• The problem
Would you retype the whole listing exactly, leaving its pictures out?

• Data excerpts
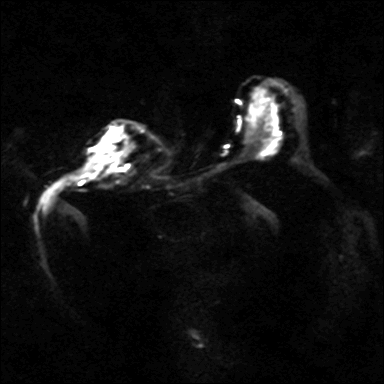
Breast MRI, one axial slice. Position 24 of 40 along the scan axis. Diffusion-weighted series; image 2 of 4 stored at this slice position (different b-values; order by instance number). 3 T. 4.2 mm slice thickness. 384 × 384 image matrix, field of view 320 × 320 mm. Female patient.
Structures marked on this image (expert manual segmentation):
- tumour on diffusion-weighted imaging: bounding box [x1, y1, x2, y2] px = [92, 143, 112, 178]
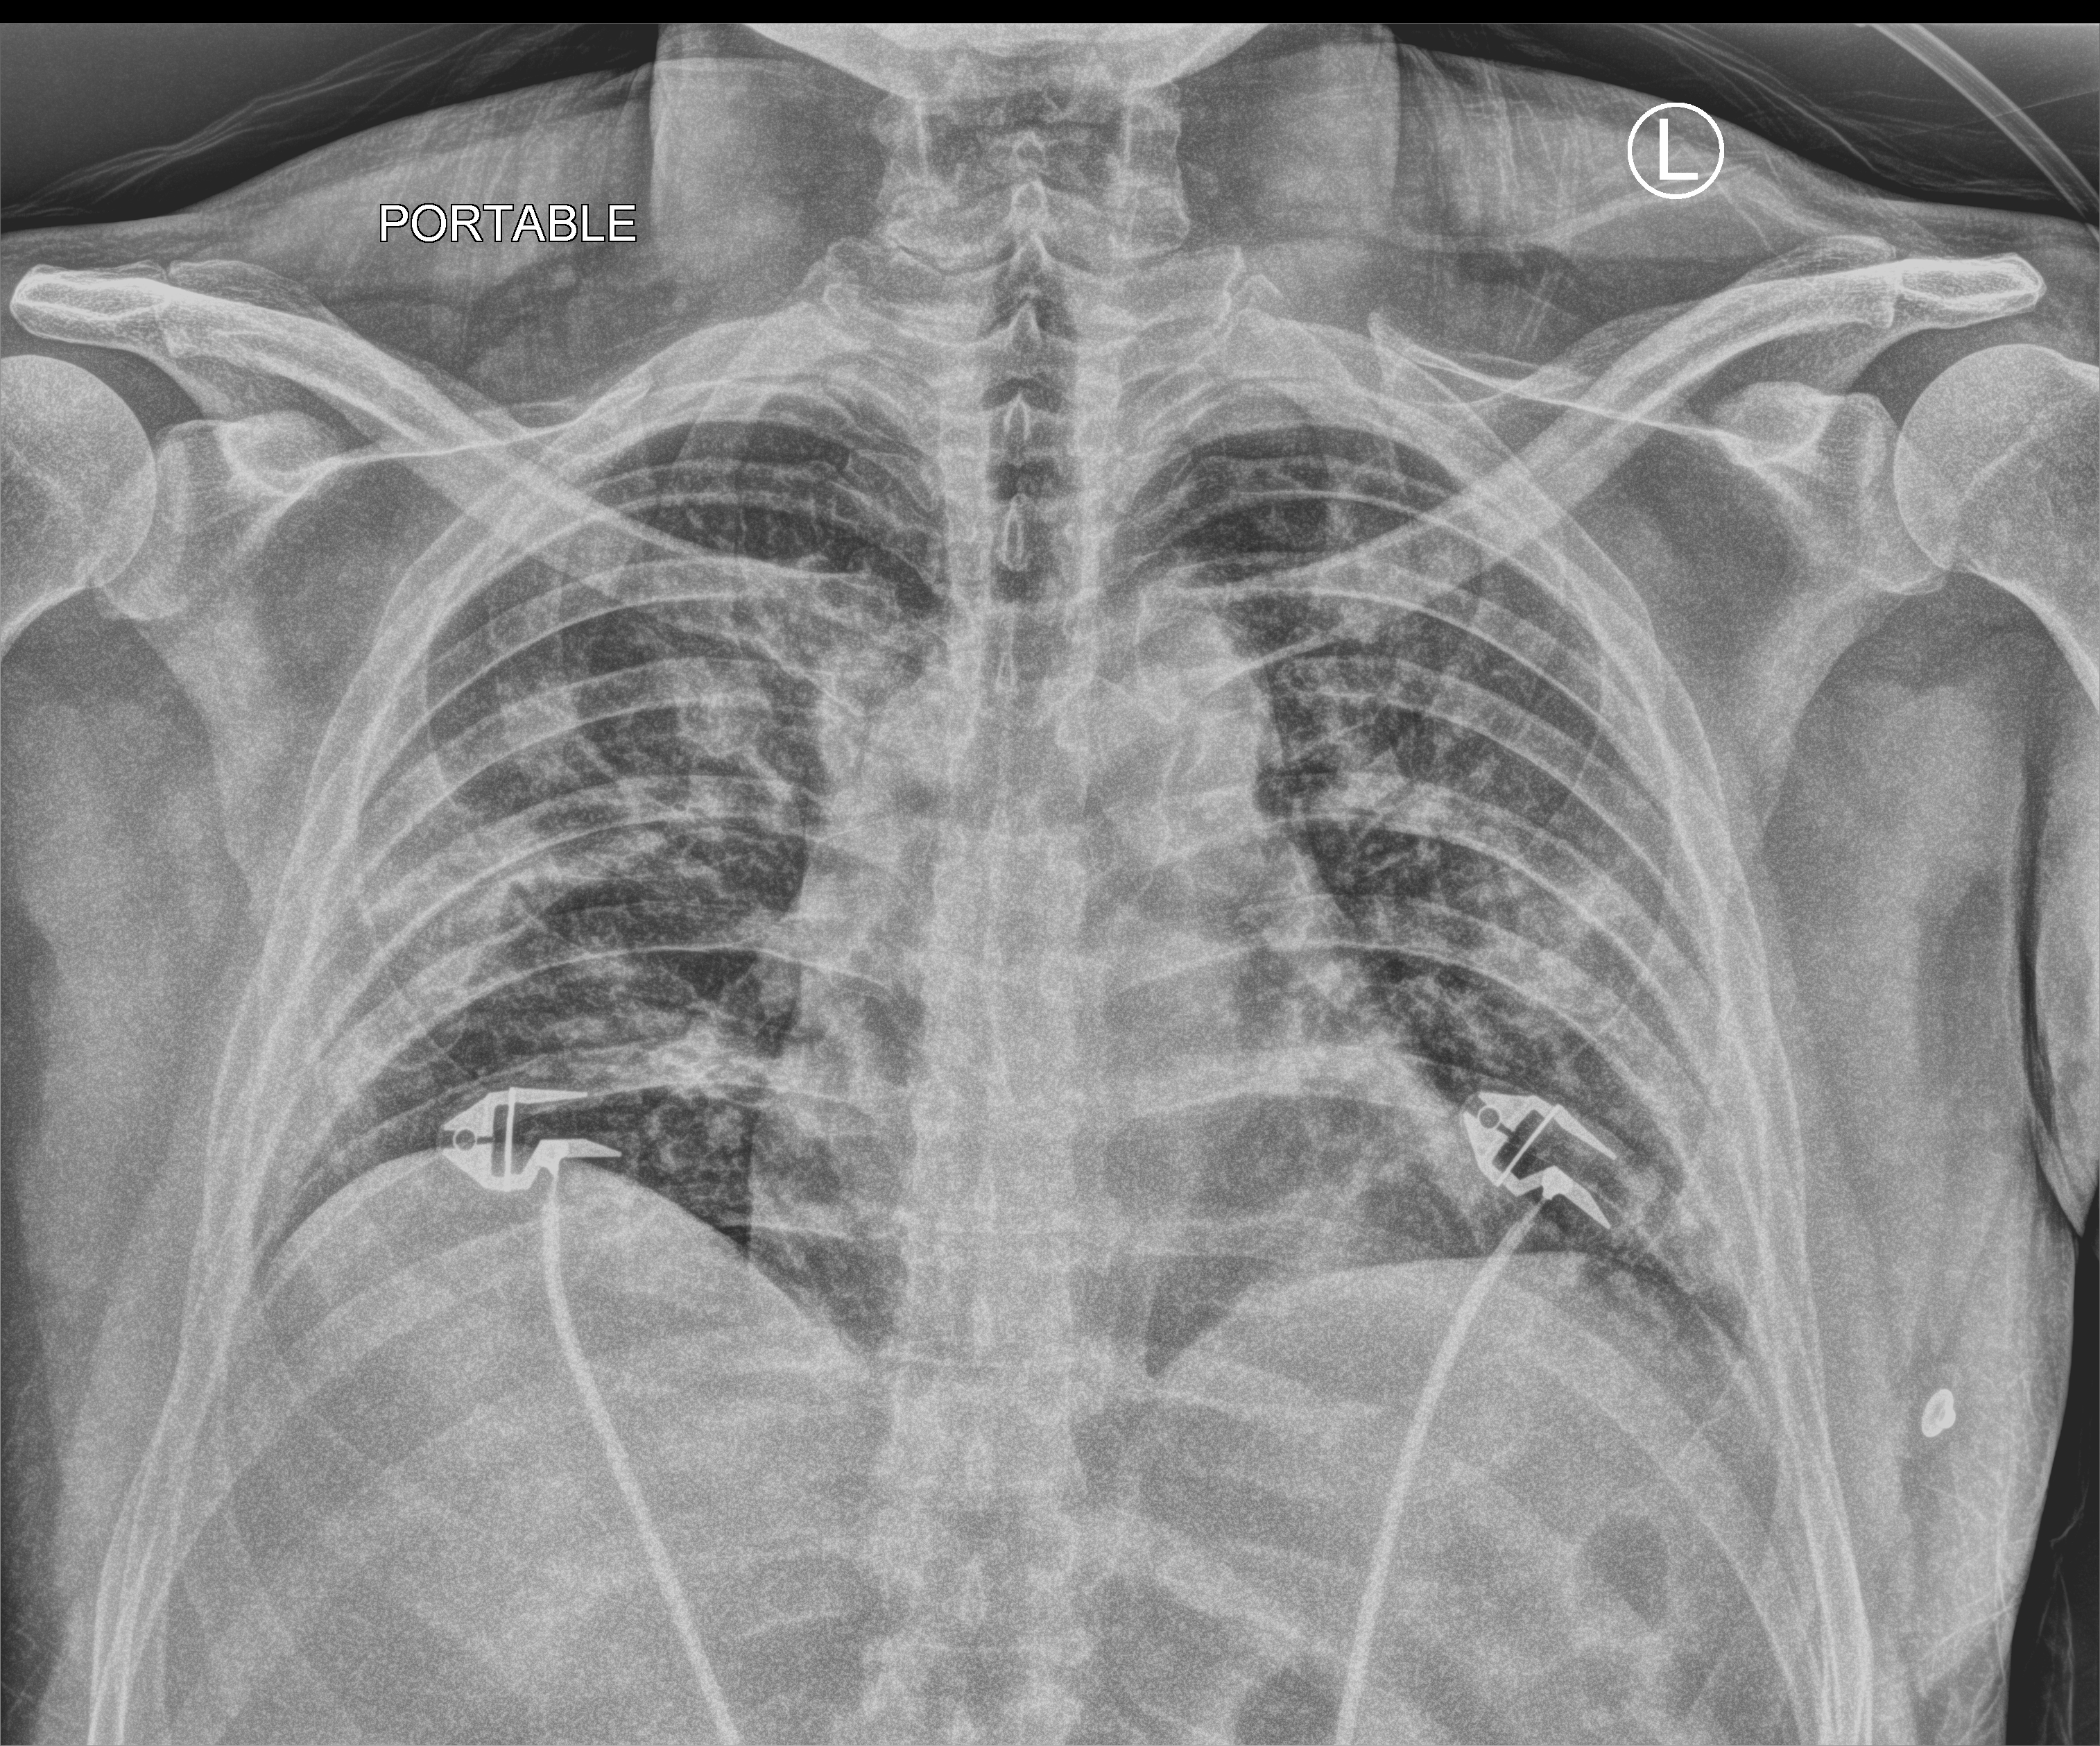
Chest X-ray (portable); anteroposterior (AP) projection. Patient hospitalised with COVID-19; male, aged 18–59 years.
Admission-level facts for this patient (not findings on this image; timing relative to this image not recorded):
- mechanically ventilated during this hospital stay: no
- diabetes (admission record): no
- admitted to intensive care during this hospital stay: yes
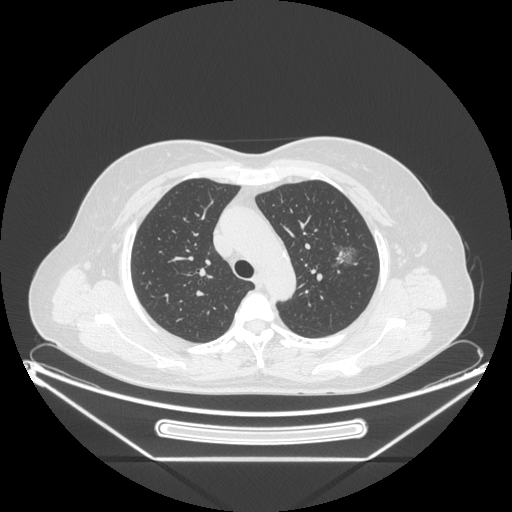
Chest CT, one axial slice; position 158 of 226 along the scan axis; lung window (W 1500 / L -600 HU); 1.25 mm slice thickness; 512 × 512 image matrix, field of view 447 × 447 mm. Female patient, age 54 years. From the clinical record (not read from this slice): clinical TNM (as recorded): T1c N0 M0; histopathological grade: G1.
Annotated regions visible in this slice (bounding box drawn by a radiologist):
- lung tumour (recorded histology: adenocarcinoma): bounding box (x1, y1, x2, y2) in pixels: (326, 243, 360, 277)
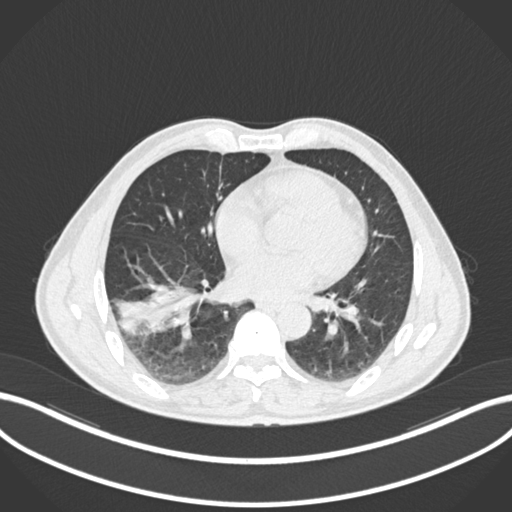
Chest CT, one axial slice; 120 kVp; lung window (W 1500 / L -600 HU); 512 × 512 image matrix. Patient: male, 58 years. From the clinical record (not read from this slice): clinical TNM (as recorded): T3 N0 M0; histopathological grade: G2.
Annotated regions visible in this slice (rectangle marked by the reading radiologist):
- lung tumour (recorded histology: squamous cell carcinoma): bounding box [x1, y1, x2, y2] px = [112, 275, 209, 337]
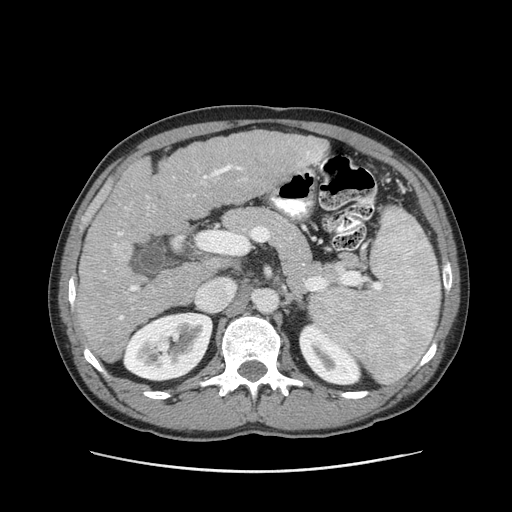
Contrast-enhanced abdominal CT (liver protocol), one axial slice. Slice 50 of 93 in the series (ordered by position). Reconstruction kernel STANDARD. Soft-tissue window (W 400 / L 40 HU). 2.5 mm slice thickness. 512 × 512 image matrix. Case-level facts recorded for this patient, not image findings: diagnosis: hepatocellular carcinoma (patient treated with transarterial chemoembolisation; whether this scan precedes or follows treatment is not stated here); TNM stage (as recorded): Stage-II; Child-Pugh class: A; tumour differentiation: moderately differentiated; tumour size: 1 cm.
Annotated regions visible in this slice (semi-automatic segmentation, software-assisted and operator-edited):
- liver parenchyma outside the tumour (the mass and vessels are separate outlines, so this box may not span the whole liver): bounding box (x1, y1, x2, y2) in pixels: (76, 130, 328, 362)
- portal vein: (104, 150, 323, 320)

• Output of the exercise
Breast MRI, one axial slice. Position 24 of 40 along the scan axis. Diffusion-weighted series; image 2 of 4 stored at this slice position (different b-values; order by instance number). 3 T. 4.2 mm slice thickness. 384 × 384 image matrix, field of view 320 × 320 mm. Female patient.
Structures marked on this image (expert manual segmentation):
- tumour on diffusion-weighted imaging: bounding box [x1, y1, x2, y2] px = [92, 143, 112, 178]
Chest X-ray (portable); anteroposterior (AP) projection. Patient hospitalised with COVID-19; male, aged 18–59 years.
Admission-level facts for this patient (not findings on this image; timing relative to this image not recorded):
- mechanically ventilated during this hospital stay: no
- diabetes (admission record): no
- admitted to intensive care during this hospital stay: yes
Chest CT, one axial slice; position 158 of 226 along the scan axis; lung window (W 1500 / L -600 HU); 1.25 mm slice thickness; 512 × 512 image matrix, field of view 447 × 447 mm. Female patient, age 54 years. From the clinical record (not read from this slice): clinical TNM (as recorded): T1c N0 M0; histopathological grade: G1.
Annotated regions visible in this slice (bounding box drawn by a radiologist):
- lung tumour (recorded histology: adenocarcinoma): bounding box (x1, y1, x2, y2) in pixels: (326, 243, 360, 277)
Chest CT, one axial slice; 120 kVp; lung window (W 1500 / L -600 HU); 512 × 512 image matrix. Patient: male, 58 years. From the clinical record (not read from this slice): clinical TNM (as recorded): T3 N0 M0; histopathological grade: G2.
Annotated regions visible in this slice (rectangle marked by the reading radiologist):
- lung tumour (recorded histology: squamous cell carcinoma): bounding box [x1, y1, x2, y2] px = [112, 275, 209, 337]
Contrast-enhanced abdominal CT (liver protocol), one axial slice. Slice 50 of 93 in the series (ordered by position). Reconstruction kernel STANDARD. Soft-tissue window (W 400 / L 40 HU). 2.5 mm slice thickness. 512 × 512 image matrix. Case-level facts recorded for this patient, not image findings: diagnosis: hepatocellular carcinoma (patient treated with transarterial chemoembolisation; whether this scan precedes or follows treatment is not stated here); TNM stage (as recorded): Stage-II; Child-Pugh class: A; tumour differentiation: moderately differentiated; tumour size: 1 cm.
Annotated regions visible in this slice (semi-automatic segmentation, software-assisted and operator-edited):
- liver parenchyma outside the tumour (the mass and vessels are separate outlines, so this box may not span the whole liver): bounding box (x1, y1, x2, y2) in pixels: (76, 130, 328, 362)
- portal vein: (104, 150, 323, 320)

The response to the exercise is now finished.